The other day at Iona Prep I ran into Ryan O’Neil, who is entering his sophomore season as quarterback at Lafayette. I figured I’d balance it out a little by catching you up on a basketball star from the area.
I spoke yesterday with former Blessed Sacrament standout Curtis Dennis, who is finally about to play his freshman season at New Mexico. I say “finally” because Dennis graduated from Blessed Sacrament in 2006 after leading the Cardinals to the Class B Federation final, averaging 20.6 points per game.
Dennis spent the following season at Gulf Shores Prep School in Houston and then the next year at famed Findlay Prep in Las Vegas. After red-shirting last season for New Mexico, he’ll finally get his chance to step on the floor for the Lobos and coach Steve Alford.
He turned 21 in January.
“It’s weird to think that I’m 21 and am only a freshman,” said Dennis, a 6-foot-5 guard. “It’s been frustrating. But I’ve made it.”
Dennis made the decision on his own last season to red-shirt, a wise move with a bevy of veteran guards ahead of him. One of them was Tony Danridge, a first-team All-Mountain West Conference pick. Danridge was a gifted shooter and the nation’s top college dunker.
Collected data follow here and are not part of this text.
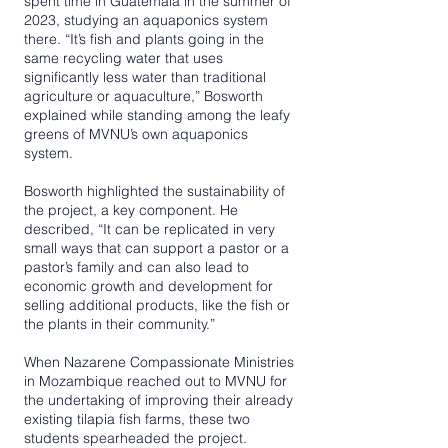
spent time in Guatemala in the summer of
2023, studying an aquaponics system
there. “It’s fish and plants going in the
same recycling water that uses
significantly less water than traditional
agriculture or aquaculture,” Bosworth
explained while standing among the leafy
greens of MVNU’s own aquaponics
system.
Bosworth highlighted the sustainability of
the project, a key component. He
described, “It can be replicated in very
small ways that can support a pastor or a
pastor’s family and can also lead to
economic growth and development for
selling additional products, like the fish or
the plants in their community.”
When Nazarene Compassionate Ministries
in Mozambique reached out to MVNU for
the undertaking of improving their already
existing tilapia fish farms, these two
students spearheaded the project.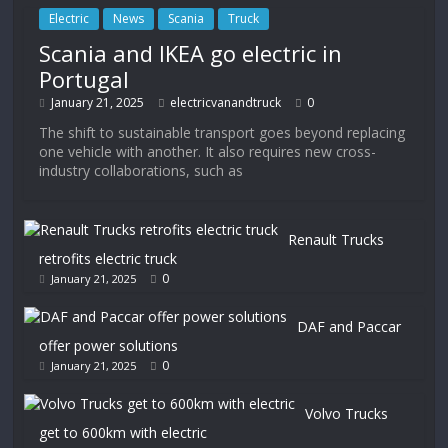
Electric
News
Scania
Truck
Scania and IKEA go electric in
Portugal
January 21, 2025
electricvanandtruck
0
The shift to sustainable transport goes beyond replacing
one vehicle with another. It also requires new cross-
industry collaborations, such as
Renault Trucks
retrofits electric truck
0
January 21, 2025
DAF and Paccar
offer power solutions
0
January 21, 2025
Volvo Trucks
get to 600km with electric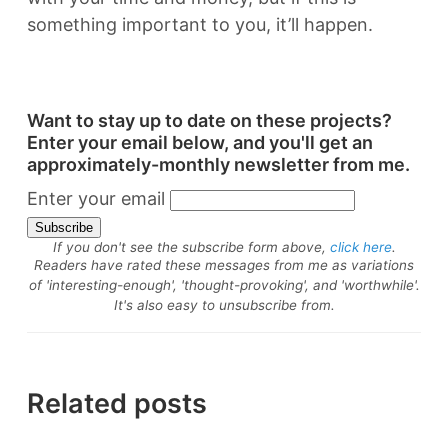
something important to you, it’ll happen.
Want to stay up to date on these projects?
Enter your email below, and you'll get an
approximately-monthly newsletter from me.
Enter your email
If you don't see the subscribe form above,
click here
.
Readers have rated these messages from me as variations
of 'interesting-enough', 'thought-provoking', and 'worthwhile'.
It's also easy to unsubscribe from.
Related posts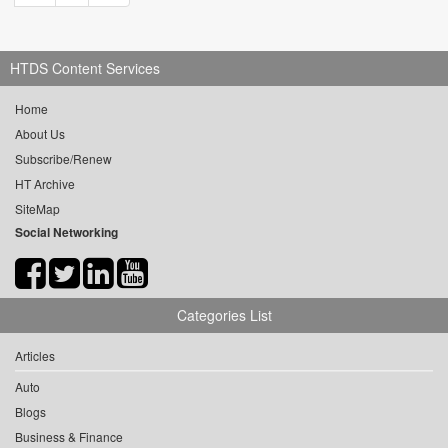
HTDS Content Services
Home
About Us
Subscribe/Renew
HT Archive
SiteMap
Social Networking
Categories List
Articles
Auto
Blogs
Business & Finance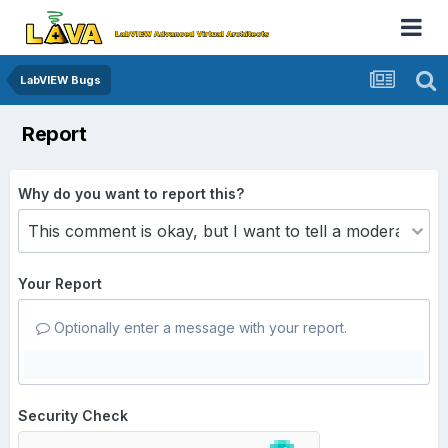
LabVIEW Bugs
Report
Why do you want to report this?
Your Report
Optionally enter a message with your report.
Security Check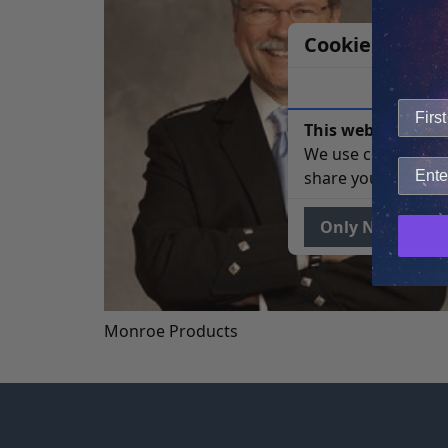
Cookie Notice
This website uses 
We use cookies to 
share your site usa
Only Necessary
Monroe Products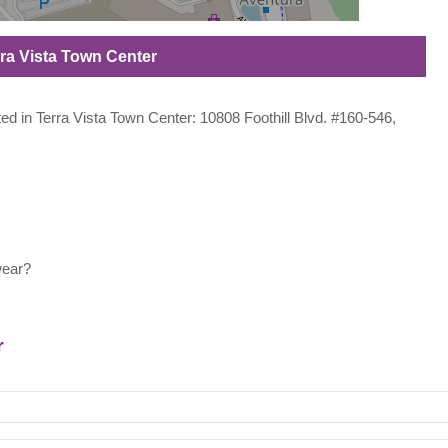
erra Vista Town Center
ated in Terra Vista Town Center: 10808 Foothill Blvd. #160-546,
wear?
r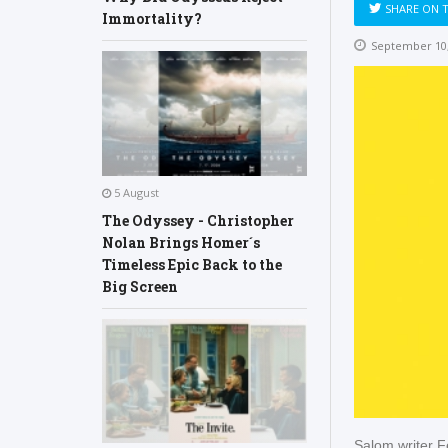
SHARE ON 
Immortality?
September 10,
5 August
The Odyssey - Christopher
Nolan Brings Homer´s
Timeless Epic Back to the
Big Screen
Şalom writer F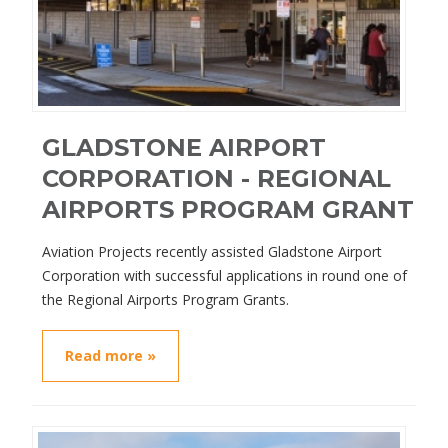
GLADSTONE AIRPORT
CORPORATION - REGIONAL
AIRPORTS PROGRAM GRANT
Aviation Projects recently assisted Gladstone Airport
Corporation with successful applications in round one of
the Regional Airports Program Grants.
Read more »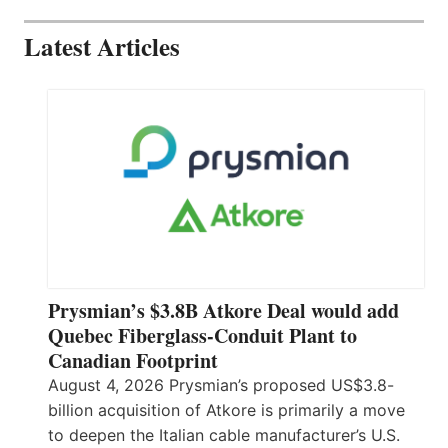
Latest Articles
Prysmian’s $3.8B Atkore Deal would add
Quebec Fiberglass-Conduit Plant to
Canadian Footprint
August 4, 2026 Prysmian’s proposed US$3.8-
billion acquisition of Atkore is primarily a move
to deepen the Italian cable manufacturer’s U.S.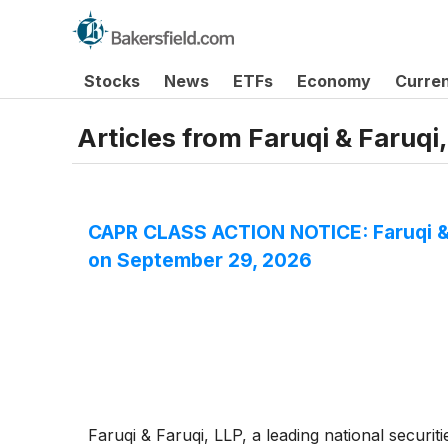
Stocks
News
ETFs
Economy
Curre
Articles from
Faruqi & Faruqi
CAPR CLASS ACTION NOTICE: Faruqi & F
on September 29, 2026
Faruqi & Faruqi, LLP, a leading national securiti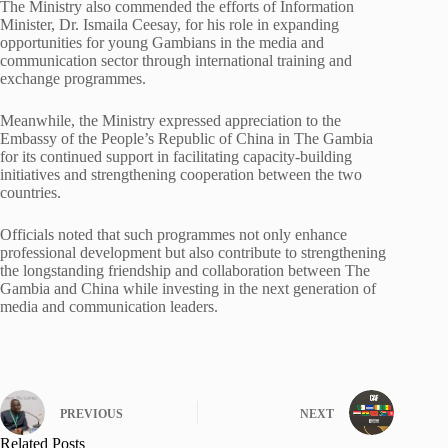
The Ministry also commended the efforts of Information
Minister, Dr. Ismaila Ceesay, for his role in expanding
opportunities for young Gambians in the media and
communication sector through international training and
exchange programmes.
Meanwhile, the Ministry expressed appreciation to the
Embassy of the People’s Republic of China in The Gambia
for its continued support in facilitating capacity-building
initiatives and strengthening cooperation between the two
countries.
Officials noted that such programmes not only enhance
professional development but also contribute to strengthening
the longstanding friendship and collaboration between The
Gambia and China while investing in the next generation of
media and communication leaders.
PREVIOUS
NEXT
Related Posts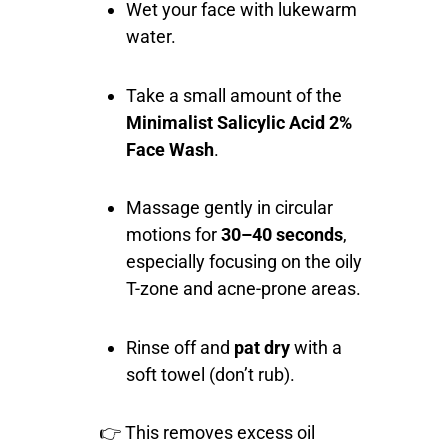
Wet your face with lukewarm
water.
Take a small amount of the
Minimalist Salicylic Acid 2%
Face Wash
.
Massage gently in circular
motions for
30–40 seconds
,
especially focusing on the oily
T-zone and acne-prone areas.
Rinse off and
pat dry
with a
soft towel (don’t rub).
👉 This removes excess oil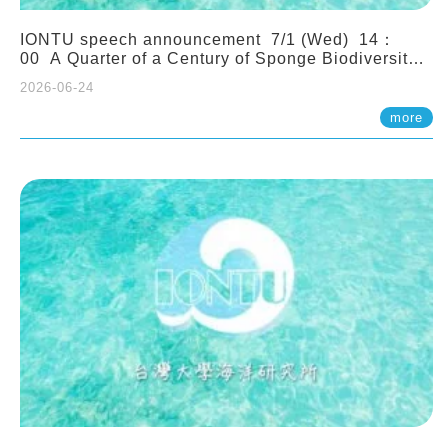
IONTU speech announcement 7/1 (Wed) 14：
00 A Quarter of a Century of Sponge Biodiversity
and Functioning in the Spermonde Archipelago
2026-06-24
(Indonesia): Impacts of Eutrophication and
Environmental Change. Prof. Nicole de Voogd
more
(Naturalis Biodiversity Center, Netherlands)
Dennis has played well through the summer out in New Mexico and figures to be a vital piece this season. With Danridge and 6-7 reserve guard Chad Toppert gone, the opportunity is there for Dennis.
“(Toppert) played 35 minutes in most games,” Dennis said. “That will probably now be my role.”
I knew Dennis pretty well in high school and caught up with him several times over the last three seasons. He was always a kid blessed with talent but would often try to do too much as a player. The two years of prep school and the year as a red-shirt at New Mexico should benefit him in that department. It also helps that he’s filled out his body and is just over 200 pounds.
Overall, Dennis is loving the Midwest West Coast lifestyle — a far cry from his Bronx roots where he grew up with 12 brothers and sisters.
“Life out here is great, especially if you play basketball,” Dennis said. “If you play basketball, they treat you really well out here. There are no pro teams out here. We’re looked at as the NBA team. People know who you are. You sign autographs every day. It’s nice out here. It’s far from New York City, though.”